| TASK TO CARRY OUT |
Your answer must be the full set of entries, repeated exactly.

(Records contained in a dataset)
• • •

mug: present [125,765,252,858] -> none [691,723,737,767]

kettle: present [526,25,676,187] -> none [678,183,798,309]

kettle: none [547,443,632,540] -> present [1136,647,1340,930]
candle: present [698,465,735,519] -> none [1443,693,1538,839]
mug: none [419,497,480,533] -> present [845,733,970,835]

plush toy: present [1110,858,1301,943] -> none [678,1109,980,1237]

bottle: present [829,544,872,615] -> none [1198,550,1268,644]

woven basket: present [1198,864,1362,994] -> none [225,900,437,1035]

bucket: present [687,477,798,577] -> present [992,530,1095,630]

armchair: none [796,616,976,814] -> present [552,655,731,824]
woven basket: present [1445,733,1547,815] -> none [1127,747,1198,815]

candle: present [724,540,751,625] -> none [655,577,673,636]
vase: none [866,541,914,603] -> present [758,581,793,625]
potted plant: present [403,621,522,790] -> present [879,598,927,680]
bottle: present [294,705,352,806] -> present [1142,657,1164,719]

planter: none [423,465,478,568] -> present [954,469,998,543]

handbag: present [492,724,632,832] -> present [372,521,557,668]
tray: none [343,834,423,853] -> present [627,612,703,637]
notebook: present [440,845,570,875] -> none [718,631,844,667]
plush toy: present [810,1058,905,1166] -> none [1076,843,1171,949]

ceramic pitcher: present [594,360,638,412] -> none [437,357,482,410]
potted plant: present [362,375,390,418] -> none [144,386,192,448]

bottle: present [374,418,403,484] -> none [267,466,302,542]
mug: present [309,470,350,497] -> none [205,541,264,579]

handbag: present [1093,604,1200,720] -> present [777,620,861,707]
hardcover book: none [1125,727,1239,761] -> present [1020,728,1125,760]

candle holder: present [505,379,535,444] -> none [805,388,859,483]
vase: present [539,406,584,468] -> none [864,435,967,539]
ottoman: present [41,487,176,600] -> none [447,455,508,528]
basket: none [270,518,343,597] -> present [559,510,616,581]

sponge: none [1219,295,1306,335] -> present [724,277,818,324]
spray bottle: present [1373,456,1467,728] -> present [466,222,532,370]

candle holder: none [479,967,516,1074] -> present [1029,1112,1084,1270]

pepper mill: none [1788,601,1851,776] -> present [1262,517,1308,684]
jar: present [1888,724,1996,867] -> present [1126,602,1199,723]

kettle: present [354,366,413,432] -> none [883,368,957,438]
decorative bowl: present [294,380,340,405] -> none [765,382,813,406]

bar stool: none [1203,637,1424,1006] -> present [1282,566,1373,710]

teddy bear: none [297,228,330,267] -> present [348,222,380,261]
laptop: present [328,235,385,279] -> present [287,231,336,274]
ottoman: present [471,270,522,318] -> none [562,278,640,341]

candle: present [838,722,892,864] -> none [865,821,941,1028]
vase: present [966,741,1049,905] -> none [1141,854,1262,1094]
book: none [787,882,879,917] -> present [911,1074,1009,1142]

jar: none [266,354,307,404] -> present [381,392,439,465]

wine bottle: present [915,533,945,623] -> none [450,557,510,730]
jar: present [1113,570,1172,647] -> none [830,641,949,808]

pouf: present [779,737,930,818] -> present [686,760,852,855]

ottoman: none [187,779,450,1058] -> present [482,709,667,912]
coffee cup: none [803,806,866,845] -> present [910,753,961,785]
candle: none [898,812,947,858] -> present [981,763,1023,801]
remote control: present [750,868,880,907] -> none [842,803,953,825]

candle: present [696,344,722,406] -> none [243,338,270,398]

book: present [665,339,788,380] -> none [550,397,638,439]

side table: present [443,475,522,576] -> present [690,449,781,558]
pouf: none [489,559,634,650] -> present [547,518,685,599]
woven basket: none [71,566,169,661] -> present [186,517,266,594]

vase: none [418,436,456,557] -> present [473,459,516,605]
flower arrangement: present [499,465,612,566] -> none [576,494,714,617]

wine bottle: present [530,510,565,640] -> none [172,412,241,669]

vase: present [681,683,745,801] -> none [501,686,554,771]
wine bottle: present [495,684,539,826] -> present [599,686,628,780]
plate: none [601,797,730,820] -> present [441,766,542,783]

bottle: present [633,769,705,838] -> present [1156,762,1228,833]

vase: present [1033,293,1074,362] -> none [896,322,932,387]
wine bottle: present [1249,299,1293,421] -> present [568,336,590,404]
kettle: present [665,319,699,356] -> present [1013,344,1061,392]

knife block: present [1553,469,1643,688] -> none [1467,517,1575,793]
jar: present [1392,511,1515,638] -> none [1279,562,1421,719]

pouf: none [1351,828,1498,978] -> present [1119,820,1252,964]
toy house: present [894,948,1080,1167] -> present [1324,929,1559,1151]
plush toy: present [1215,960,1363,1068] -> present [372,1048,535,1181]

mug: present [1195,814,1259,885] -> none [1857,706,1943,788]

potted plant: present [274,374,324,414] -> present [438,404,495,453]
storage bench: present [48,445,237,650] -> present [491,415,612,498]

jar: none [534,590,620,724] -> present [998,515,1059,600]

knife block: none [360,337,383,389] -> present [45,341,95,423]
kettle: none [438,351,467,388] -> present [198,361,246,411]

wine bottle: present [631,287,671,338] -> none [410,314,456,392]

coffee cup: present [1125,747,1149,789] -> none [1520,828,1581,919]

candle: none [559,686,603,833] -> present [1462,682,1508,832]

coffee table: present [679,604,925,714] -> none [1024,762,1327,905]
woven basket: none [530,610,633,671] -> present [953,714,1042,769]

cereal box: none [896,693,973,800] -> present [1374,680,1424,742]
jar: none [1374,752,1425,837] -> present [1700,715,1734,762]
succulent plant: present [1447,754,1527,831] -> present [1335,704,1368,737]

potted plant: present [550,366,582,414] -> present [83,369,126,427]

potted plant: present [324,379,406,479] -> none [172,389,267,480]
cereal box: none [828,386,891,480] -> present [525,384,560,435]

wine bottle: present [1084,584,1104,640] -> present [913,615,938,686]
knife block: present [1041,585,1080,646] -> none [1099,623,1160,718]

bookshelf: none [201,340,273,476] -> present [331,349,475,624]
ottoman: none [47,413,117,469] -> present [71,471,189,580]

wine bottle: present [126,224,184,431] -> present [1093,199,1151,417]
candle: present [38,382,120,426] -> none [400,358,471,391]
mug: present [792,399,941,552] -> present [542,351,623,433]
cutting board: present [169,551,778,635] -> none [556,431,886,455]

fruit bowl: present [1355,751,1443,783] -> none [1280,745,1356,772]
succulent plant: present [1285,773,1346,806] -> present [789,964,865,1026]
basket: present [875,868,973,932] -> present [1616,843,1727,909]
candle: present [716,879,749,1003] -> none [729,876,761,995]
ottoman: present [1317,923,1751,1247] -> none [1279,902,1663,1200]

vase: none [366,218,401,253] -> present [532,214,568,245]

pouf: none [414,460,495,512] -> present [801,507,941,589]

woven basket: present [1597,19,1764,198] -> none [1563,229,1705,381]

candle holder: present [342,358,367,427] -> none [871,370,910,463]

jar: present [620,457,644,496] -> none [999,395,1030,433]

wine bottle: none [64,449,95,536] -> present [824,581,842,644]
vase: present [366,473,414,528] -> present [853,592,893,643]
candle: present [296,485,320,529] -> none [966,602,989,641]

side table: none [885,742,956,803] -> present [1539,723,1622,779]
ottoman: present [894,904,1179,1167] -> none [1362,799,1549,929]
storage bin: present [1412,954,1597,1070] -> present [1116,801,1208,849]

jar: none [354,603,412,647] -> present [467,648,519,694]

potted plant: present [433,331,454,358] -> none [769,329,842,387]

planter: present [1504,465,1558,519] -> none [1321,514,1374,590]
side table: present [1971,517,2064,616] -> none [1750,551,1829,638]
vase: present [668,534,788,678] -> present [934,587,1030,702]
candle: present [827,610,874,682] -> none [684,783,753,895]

• • •

| RESPONSE TO THE TASK |
mug: present [125,765,252,858] -> none [691,723,737,767]

kettle: present [526,25,676,187] -> none [678,183,798,309]

kettle: none [547,443,632,540] -> present [1136,647,1340,930]
candle: present [698,465,735,519] -> none [1443,693,1538,839]
mug: none [419,497,480,533] -> present [845,733,970,835]

plush toy: present [1110,858,1301,943] -> none [678,1109,980,1237]

bottle: present [829,544,872,615] -> none [1198,550,1268,644]

woven basket: present [1198,864,1362,994] -> none [225,900,437,1035]

bucket: present [687,477,798,577] -> present [992,530,1095,630]

armchair: none [796,616,976,814] -> present [552,655,731,824]
woven basket: present [1445,733,1547,815] -> none [1127,747,1198,815]

candle: present [724,540,751,625] -> none [655,577,673,636]
vase: none [866,541,914,603] -> present [758,581,793,625]
potted plant: present [403,621,522,790] -> present [879,598,927,680]
bottle: present [294,705,352,806] -> present [1142,657,1164,719]

planter: none [423,465,478,568] -> present [954,469,998,543]

handbag: present [492,724,632,832] -> present [372,521,557,668]
tray: none [343,834,423,853] -> present [627,612,703,637]
notebook: present [440,845,570,875] -> none [718,631,844,667]
plush toy: present [810,1058,905,1166] -> none [1076,843,1171,949]

ceramic pitcher: present [594,360,638,412] -> none [437,357,482,410]
potted plant: present [362,375,390,418] -> none [144,386,192,448]

bottle: present [374,418,403,484] -> none [267,466,302,542]
mug: present [309,470,350,497] -> none [205,541,264,579]

handbag: present [1093,604,1200,720] -> present [777,620,861,707]
hardcover book: none [1125,727,1239,761] -> present [1020,728,1125,760]

candle holder: present [505,379,535,444] -> none [805,388,859,483]
vase: present [539,406,584,468] -> none [864,435,967,539]
ottoman: present [41,487,176,600] -> none [447,455,508,528]
basket: none [270,518,343,597] -> present [559,510,616,581]

sponge: none [1219,295,1306,335] -> present [724,277,818,324]
spray bottle: present [1373,456,1467,728] -> present [466,222,532,370]

candle holder: none [479,967,516,1074] -> present [1029,1112,1084,1270]

pepper mill: none [1788,601,1851,776] -> present [1262,517,1308,684]
jar: present [1888,724,1996,867] -> present [1126,602,1199,723]

kettle: present [354,366,413,432] -> none [883,368,957,438]
decorative bowl: present [294,380,340,405] -> none [765,382,813,406]

bar stool: none [1203,637,1424,1006] -> present [1282,566,1373,710]

teddy bear: none [297,228,330,267] -> present [348,222,380,261]
laptop: present [328,235,385,279] -> present [287,231,336,274]
ottoman: present [471,270,522,318] -> none [562,278,640,341]

candle: present [838,722,892,864] -> none [865,821,941,1028]
vase: present [966,741,1049,905] -> none [1141,854,1262,1094]
book: none [787,882,879,917] -> present [911,1074,1009,1142]

jar: none [266,354,307,404] -> present [381,392,439,465]

wine bottle: present [915,533,945,623] -> none [450,557,510,730]
jar: present [1113,570,1172,647] -> none [830,641,949,808]

pouf: present [779,737,930,818] -> present [686,760,852,855]

ottoman: none [187,779,450,1058] -> present [482,709,667,912]
coffee cup: none [803,806,866,845] -> present [910,753,961,785]
candle: none [898,812,947,858] -> present [981,763,1023,801]
remote control: present [750,868,880,907] -> none [842,803,953,825]

candle: present [696,344,722,406] -> none [243,338,270,398]

book: present [665,339,788,380] -> none [550,397,638,439]

side table: present [443,475,522,576] -> present [690,449,781,558]
pouf: none [489,559,634,650] -> present [547,518,685,599]
woven basket: none [71,566,169,661] -> present [186,517,266,594]

vase: none [418,436,456,557] -> present [473,459,516,605]
flower arrangement: present [499,465,612,566] -> none [576,494,714,617]

wine bottle: present [530,510,565,640] -> none [172,412,241,669]

vase: present [681,683,745,801] -> none [501,686,554,771]
wine bottle: present [495,684,539,826] -> present [599,686,628,780]
plate: none [601,797,730,820] -> present [441,766,542,783]

bottle: present [633,769,705,838] -> present [1156,762,1228,833]

vase: present [1033,293,1074,362] -> none [896,322,932,387]
wine bottle: present [1249,299,1293,421] -> present [568,336,590,404]
kettle: present [665,319,699,356] -> present [1013,344,1061,392]

knife block: present [1553,469,1643,688] -> none [1467,517,1575,793]
jar: present [1392,511,1515,638] -> none [1279,562,1421,719]

pouf: none [1351,828,1498,978] -> present [1119,820,1252,964]
toy house: present [894,948,1080,1167] -> present [1324,929,1559,1151]
plush toy: present [1215,960,1363,1068] -> present [372,1048,535,1181]

mug: present [1195,814,1259,885] -> none [1857,706,1943,788]

potted plant: present [274,374,324,414] -> present [438,404,495,453]
storage bench: present [48,445,237,650] -> present [491,415,612,498]

jar: none [534,590,620,724] -> present [998,515,1059,600]

knife block: none [360,337,383,389] -> present [45,341,95,423]
kettle: none [438,351,467,388] -> present [198,361,246,411]

wine bottle: present [631,287,671,338] -> none [410,314,456,392]

coffee cup: present [1125,747,1149,789] -> none [1520,828,1581,919]

candle: none [559,686,603,833] -> present [1462,682,1508,832]

coffee table: present [679,604,925,714] -> none [1024,762,1327,905]
woven basket: none [530,610,633,671] -> present [953,714,1042,769]

cereal box: none [896,693,973,800] -> present [1374,680,1424,742]
jar: none [1374,752,1425,837] -> present [1700,715,1734,762]
succulent plant: present [1447,754,1527,831] -> present [1335,704,1368,737]

potted plant: present [550,366,582,414] -> present [83,369,126,427]

potted plant: present [324,379,406,479] -> none [172,389,267,480]
cereal box: none [828,386,891,480] -> present [525,384,560,435]

wine bottle: present [1084,584,1104,640] -> present [913,615,938,686]
knife block: present [1041,585,1080,646] -> none [1099,623,1160,718]

bookshelf: none [201,340,273,476] -> present [331,349,475,624]
ottoman: none [47,413,117,469] -> present [71,471,189,580]

wine bottle: present [126,224,184,431] -> present [1093,199,1151,417]
candle: present [38,382,120,426] -> none [400,358,471,391]
mug: present [792,399,941,552] -> present [542,351,623,433]
cutting board: present [169,551,778,635] -> none [556,431,886,455]

fruit bowl: present [1355,751,1443,783] -> none [1280,745,1356,772]
succulent plant: present [1285,773,1346,806] -> present [789,964,865,1026]
basket: present [875,868,973,932] -> present [1616,843,1727,909]
candle: present [716,879,749,1003] -> none [729,876,761,995]
ottoman: present [1317,923,1751,1247] -> none [1279,902,1663,1200]

vase: none [366,218,401,253] -> present [532,214,568,245]

pouf: none [414,460,495,512] -> present [801,507,941,589]

woven basket: present [1597,19,1764,198] -> none [1563,229,1705,381]

candle holder: present [342,358,367,427] -> none [871,370,910,463]

jar: present [620,457,644,496] -> none [999,395,1030,433]

wine bottle: none [64,449,95,536] -> present [824,581,842,644]
vase: present [366,473,414,528] -> present [853,592,893,643]
candle: present [296,485,320,529] -> none [966,602,989,641]

side table: none [885,742,956,803] -> present [1539,723,1622,779]
ottoman: present [894,904,1179,1167] -> none [1362,799,1549,929]
storage bin: present [1412,954,1597,1070] -> present [1116,801,1208,849]

jar: none [354,603,412,647] -> present [467,648,519,694]

potted plant: present [433,331,454,358] -> none [769,329,842,387]

planter: present [1504,465,1558,519] -> none [1321,514,1374,590]
side table: present [1971,517,2064,616] -> none [1750,551,1829,638]
vase: present [668,534,788,678] -> present [934,587,1030,702]
candle: present [827,610,874,682] -> none [684,783,753,895]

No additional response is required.